Fewer days in the month of February helped bring the number properties with foreclosure filings down.
In February, foreclosure filings were made on 223,651 properties nationally, RealtyTrac reported today. Activity was 4.0 percent lower than January but 59.8 percent worse than a year earlier. The foreclosure rate was one filing for every 557 U.S. households.
The decline last month was in line with a 6 percent monthly decline in February 2007.
The Irvine, Calif.-based tracking service explained that foreclosure filings include default notices, auction sale notices and bank repossessions.
California saw the most properties with filings of any state, with foreclosures filed on 53,629 properties, according to the report. The foreclosure rate in the Golden State was one filing for every 242 households.
Florida followed, with 32,447 properties, then Texas, with 12,261 foreclosed properties, the data indicated. Michigan was next, at 10,957 properties with filings, then Ohio, with 10,386 foreclosed properties.
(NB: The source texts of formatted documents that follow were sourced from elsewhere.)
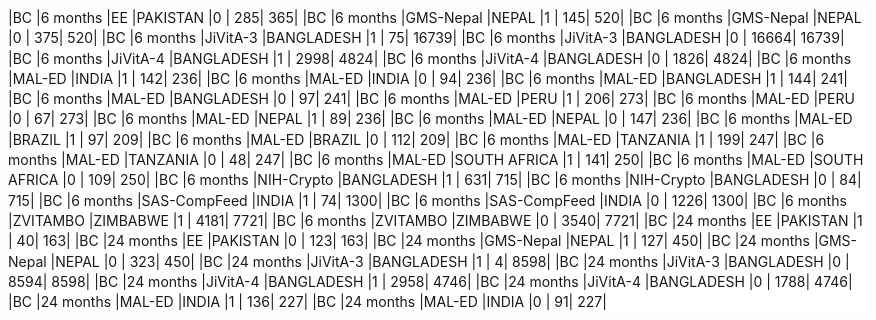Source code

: |BC      |6 months  |EE           |PAKISTAN     |0       |    285|   365|
|BC      |6 months  |GMS-Nepal    |NEPAL        |1       |    145|   520|
|BC      |6 months  |GMS-Nepal    |NEPAL        |0       |    375|   520|
|BC      |6 months  |JiVitA-3     |BANGLADESH   |1       |     75| 16739|
|BC      |6 months  |JiVitA-3     |BANGLADESH   |0       |  16664| 16739|
|BC      |6 months  |JiVitA-4     |BANGLADESH   |1       |   2998|  4824|
|BC      |6 months  |JiVitA-4     |BANGLADESH   |0       |   1826|  4824|
|BC      |6 months  |MAL-ED       |INDIA        |1       |    142|   236|
|BC      |6 months  |MAL-ED       |INDIA        |0       |     94|   236|
|BC      |6 months  |MAL-ED       |BANGLADESH   |1       |    144|   241|
|BC      |6 months  |MAL-ED       |BANGLADESH   |0       |     97|   241|
|BC      |6 months  |MAL-ED       |PERU         |1       |    206|   273|
|BC      |6 months  |MAL-ED       |PERU         |0       |     67|   273|
|BC      |6 months  |MAL-ED       |NEPAL        |1       |     89|   236|
|BC      |6 months  |MAL-ED       |NEPAL        |0       |    147|   236|
|BC      |6 months  |MAL-ED       |BRAZIL       |1       |     97|   209|
|BC      |6 months  |MAL-ED       |BRAZIL       |0       |    112|   209|
|BC      |6 months  |MAL-ED       |TANZANIA     |1       |    199|   247|
|BC      |6 months  |MAL-ED       |TANZANIA     |0       |     48|   247|
|BC      |6 months  |MAL-ED       |SOUTH AFRICA |1       |    141|   250|
|BC      |6 months  |MAL-ED       |SOUTH AFRICA |0       |    109|   250|
|BC      |6 months  |NIH-Crypto   |BANGLADESH   |1       |    631|   715|
|BC      |6 months  |NIH-Crypto   |BANGLADESH   |0       |     84|   715|
|BC      |6 months  |SAS-CompFeed |INDIA        |1       |     74|  1300|
|BC      |6 months  |SAS-CompFeed |INDIA        |0       |   1226|  1300|
|BC      |6 months  |ZVITAMBO     |ZIMBABWE     |1       |   4181|  7721|
|BC      |6 months  |ZVITAMBO     |ZIMBABWE     |0       |   3540|  7721|
|BC      |24 months |EE           |PAKISTAN     |1       |     40|   163|
|BC      |24 months |EE           |PAKISTAN     |0       |    123|   163|
|BC      |24 months |GMS-Nepal    |NEPAL        |1       |    127|   450|
|BC      |24 months |GMS-Nepal    |NEPAL        |0       |    323|   450|
|BC      |24 months |JiVitA-3     |BANGLADESH   |1       |      4|  8598|
|BC      |24 months |JiVitA-3     |BANGLADESH   |0       |   8594|  8598|
|BC      |24 months |JiVitA-4     |BANGLADESH   |1       |   2958|  4746|
|BC      |24 months |JiVitA-4     |BANGLADESH   |0       |   1788|  4746|
|BC      |24 months |MAL-ED       |INDIA        |1       |    136|   227|
|BC      |24 months |MAL-ED       |INDIA        |0       |     91|   227|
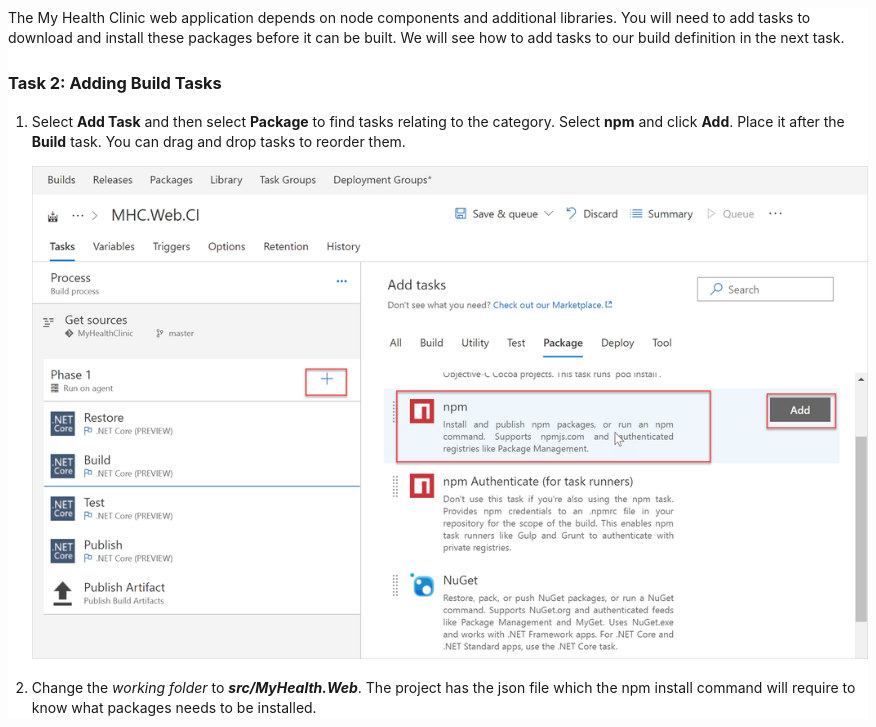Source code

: The My Health Clinic web application depends on node components and additional libraries. You will need to add tasks to download and install these packages before it can be built. We will see how to add tasks to our build definition in the next task.

### Task 2: Adding Build Tasks

1. Select **Add Task** and then select **Package** to find tasks relating to the category. Select **npm** and click **Add**. Place it after the **Build** task. You can drag and drop tasks to reorder them.

   <img src="images/5.png" />

2. Change the *working folder* to ***src/MyHealth.Web***. The project has the json file which the npm install command will require to know what packages needs to be installed.
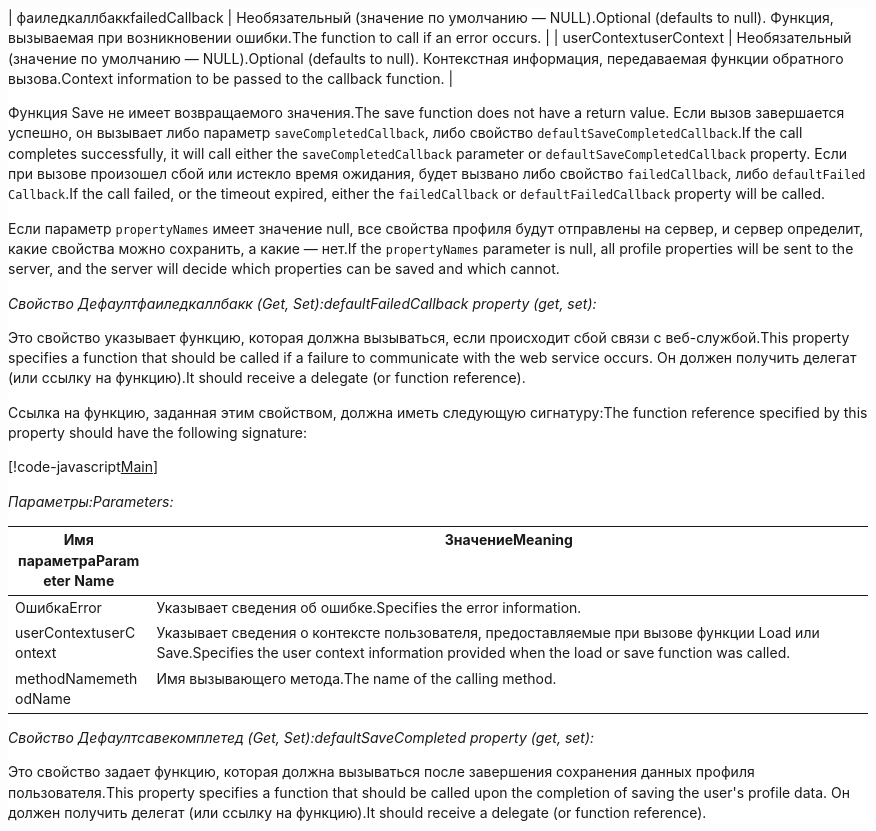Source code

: | <span data-ttu-id="5098c-300">фаиледкаллбакк</span><span class="sxs-lookup"><span data-stu-id="5098c-300">failedCallback</span></span> | <span data-ttu-id="5098c-301">Необязательный (значение по умолчанию — NULL).</span><span class="sxs-lookup"><span data-stu-id="5098c-301">Optional (defaults to null).</span></span> <span data-ttu-id="5098c-302">Функция, вызываемая при возникновении ошибки.</span><span class="sxs-lookup"><span data-stu-id="5098c-302">The function to call if an error occurs.</span></span> |
| <span data-ttu-id="5098c-303">userContext</span><span class="sxs-lookup"><span data-stu-id="5098c-303">userContext</span></span> | <span data-ttu-id="5098c-304">Необязательный (значение по умолчанию — NULL).</span><span class="sxs-lookup"><span data-stu-id="5098c-304">Optional (defaults to null).</span></span> <span data-ttu-id="5098c-305">Контекстная информация, передаваемая функции обратного вызова.</span><span class="sxs-lookup"><span data-stu-id="5098c-305">Context information to be passed to the callback function.</span></span> |

<span data-ttu-id="5098c-306">Функция Save не имеет возвращаемого значения.</span><span class="sxs-lookup"><span data-stu-id="5098c-306">The save function does not have a return value.</span></span> <span data-ttu-id="5098c-307">Если вызов завершается успешно, он вызывает либо параметр `saveCompletedCallback`, либо свойство `defaultSaveCompletedCallback`.</span><span class="sxs-lookup"><span data-stu-id="5098c-307">If the call completes successfully, it will call either the `saveCompletedCallback` parameter or `defaultSaveCompletedCallback` property.</span></span> <span data-ttu-id="5098c-308">Если при вызове произошел сбой или истекло время ожидания, будет вызвано либо свойство `failedCallback`, либо `defaultFailedCallback`.</span><span class="sxs-lookup"><span data-stu-id="5098c-308">If the call failed, or the timeout expired, either the `failedCallback` or `defaultFailedCallback` property will be called.</span></span>

<span data-ttu-id="5098c-309">Если параметр `propertyNames` имеет значение null, все свойства профиля будут отправлены на сервер, и сервер определит, какие свойства можно сохранить, а какие — нет.</span><span class="sxs-lookup"><span data-stu-id="5098c-309">If the `propertyNames` parameter is null, all profile properties will be sent to the server, and the server will decide which properties can be saved and which cannot.</span></span>

<span data-ttu-id="5098c-310">*Свойство Дефаултфаиледкаллбакк (Get, Set):*</span><span class="sxs-lookup"><span data-stu-id="5098c-310">*defaultFailedCallback property (get, set):*</span></span>

<span data-ttu-id="5098c-311">Это свойство указывает функцию, которая должна вызываться, если происходит сбой связи с веб-службой.</span><span class="sxs-lookup"><span data-stu-id="5098c-311">This property specifies a function that should be called if a failure to communicate with the web service occurs.</span></span> <span data-ttu-id="5098c-312">Он должен получить делегат (или ссылку на функцию).</span><span class="sxs-lookup"><span data-stu-id="5098c-312">It should receive a delegate (or function reference).</span></span>

<span data-ttu-id="5098c-313">Ссылка на функцию, заданная этим свойством, должна иметь следующую сигнатуру:</span><span class="sxs-lookup"><span data-stu-id="5098c-313">The function reference specified by this property should have the following signature:</span></span>

[!code-javascript[Main](understanding-asp-net-ajax-authentication-and-profile-application-services/samples/sample9.js)]

<span data-ttu-id="5098c-314">*Параметры:*</span><span class="sxs-lookup"><span data-stu-id="5098c-314">*Parameters:*</span></span>

| <span data-ttu-id="5098c-315">**Имя параметра**</span><span class="sxs-lookup"><span data-stu-id="5098c-315">**Parameter Name**</span></span> | <span data-ttu-id="5098c-316">**Значение**</span><span class="sxs-lookup"><span data-stu-id="5098c-316">**Meaning**</span></span> |
| --- | --- |
| <span data-ttu-id="5098c-317">Ошибка</span><span class="sxs-lookup"><span data-stu-id="5098c-317">Error</span></span> | <span data-ttu-id="5098c-318">Указывает сведения об ошибке.</span><span class="sxs-lookup"><span data-stu-id="5098c-318">Specifies the error information.</span></span> |
| <span data-ttu-id="5098c-319">userContext</span><span class="sxs-lookup"><span data-stu-id="5098c-319">userContext</span></span> | <span data-ttu-id="5098c-320">Указывает сведения о контексте пользователя, предоставляемые при вызове функции Load или Save.</span><span class="sxs-lookup"><span data-stu-id="5098c-320">Specifies the user context information provided when the load or save function was called.</span></span> |
| <span data-ttu-id="5098c-321">methodName</span><span class="sxs-lookup"><span data-stu-id="5098c-321">methodName</span></span> | <span data-ttu-id="5098c-322">Имя вызывающего метода.</span><span class="sxs-lookup"><span data-stu-id="5098c-322">The name of the calling method.</span></span> |

<span data-ttu-id="5098c-323">*Свойство Дефаултсавекомплетед (Get, Set):*</span><span class="sxs-lookup"><span data-stu-id="5098c-323">*defaultSaveCompleted property (get, set):*</span></span>

<span data-ttu-id="5098c-324">Это свойство задает функцию, которая должна вызываться после завершения сохранения данных профиля пользователя.</span><span class="sxs-lookup"><span data-stu-id="5098c-324">This property specifies a function that should be called upon the completion of saving the user's profile data.</span></span> <span data-ttu-id="5098c-325">Он должен получить делегат (или ссылку на функцию).</span><span class="sxs-lookup"><span data-stu-id="5098c-325">It should receive a delegate (or function reference).</span></span>
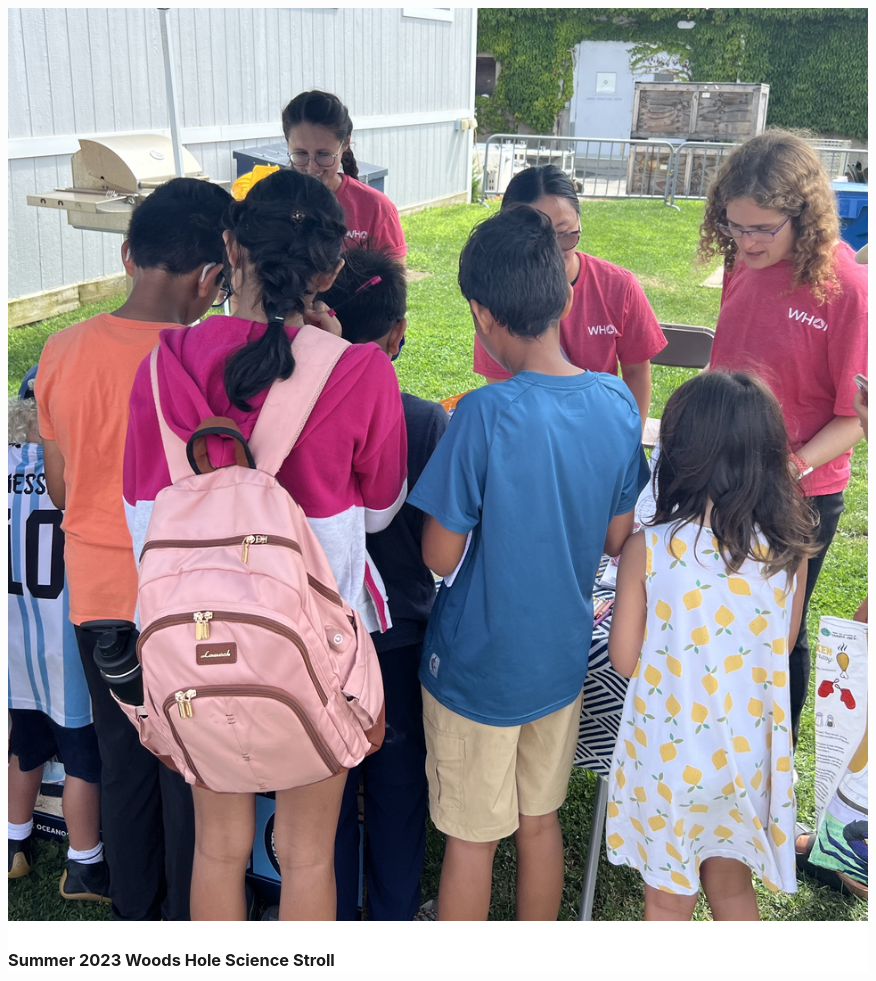   <img width="100%" height="auto" src="../assets/img/scistroll_2024_2.jpg" />
</p></center>

### Summer 2023 Woods Hole Science Stroll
With just four properties with filings, Vermont had the lowest activity of any state, RealtyTrac said.
Nevada had the highest foreclosure rate, with one filing for every 165 households, followed by California, RealtyTrac reported. Florida was next, with one filing for ever 254 households, then Arizona, at one filing for every 264 households and Colorado, at one filing for every 305 households.
Vermont reportedly had the lowest foreclosure rate, at one filing for every 76,836 households. However, the state also had the biggest monthly increase -- 300 percent.
Among metropolitan areas, Cape Coral-Fort Myers, Fla., had the highest rate, at one filing for every 84 households, the report said. Stockton, Calif., was next with one in every 87 households having a foreclosure filing last month, followed by Las Vegas, at one filing for every 131 households.